# The problem
Retype every item below word for word, leaving out the pictures.

# Source material
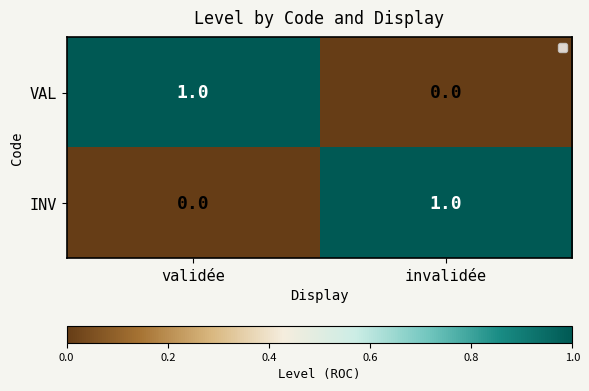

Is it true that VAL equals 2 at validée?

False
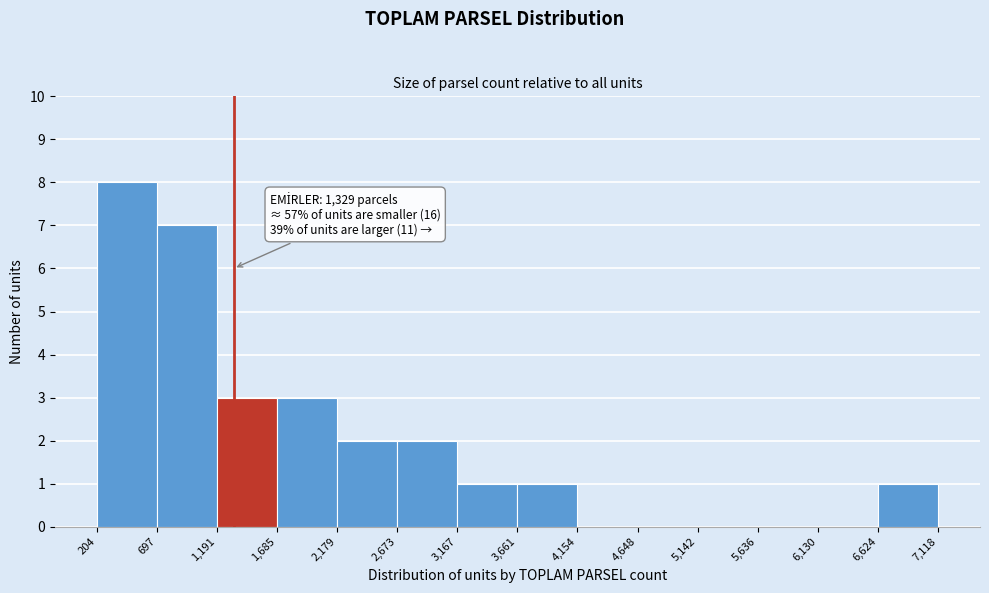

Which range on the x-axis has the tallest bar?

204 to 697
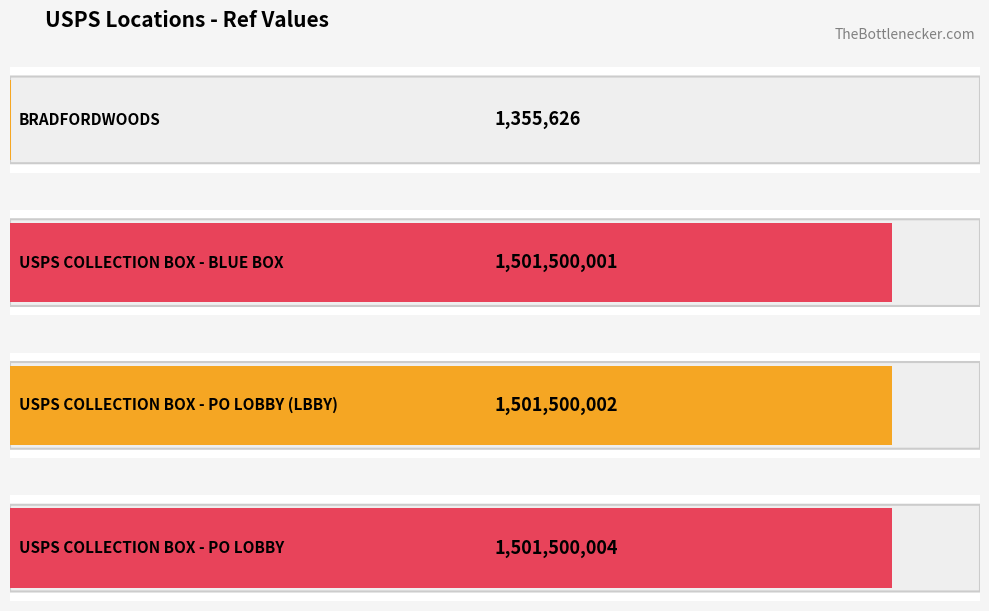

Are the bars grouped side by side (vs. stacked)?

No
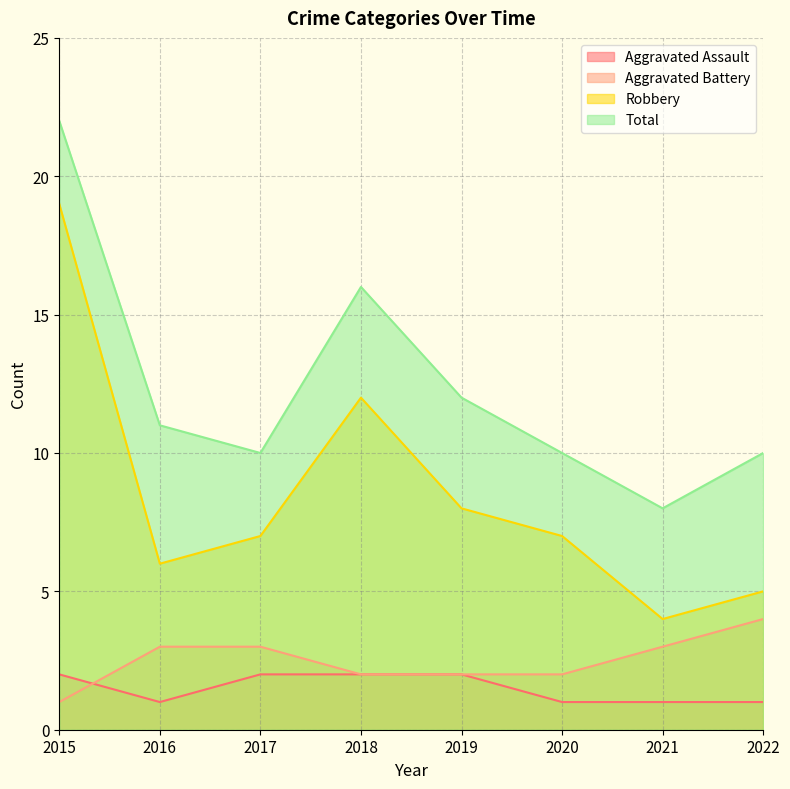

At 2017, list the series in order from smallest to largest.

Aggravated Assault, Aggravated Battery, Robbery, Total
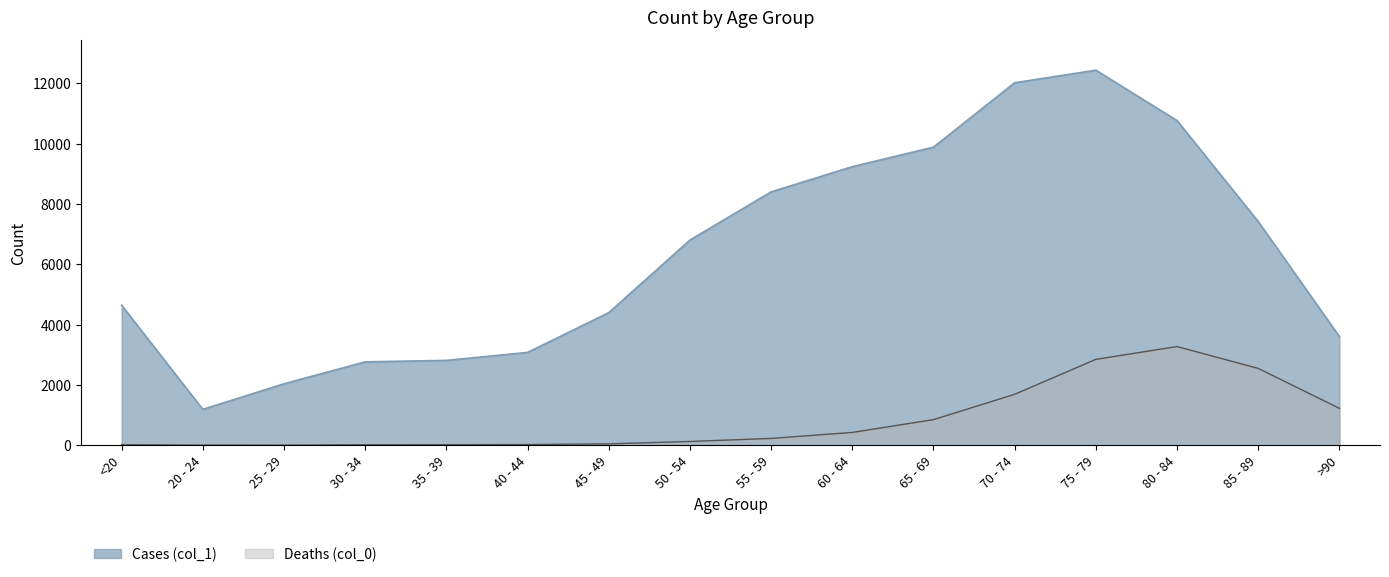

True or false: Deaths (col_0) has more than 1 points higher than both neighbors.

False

# Problem solution
Is it true that VAL equals 2 at validée?

False

Which range on the x-axis has the tallest bar?

204 to 697

Are the bars grouped side by side (vs. stacked)?

No

At 2017, list the series in order from smallest to largest.

Aggravated Assault, Aggravated Battery, Robbery, Total

True or false: Deaths (col_0) has more than 1 points higher than both neighbors.

False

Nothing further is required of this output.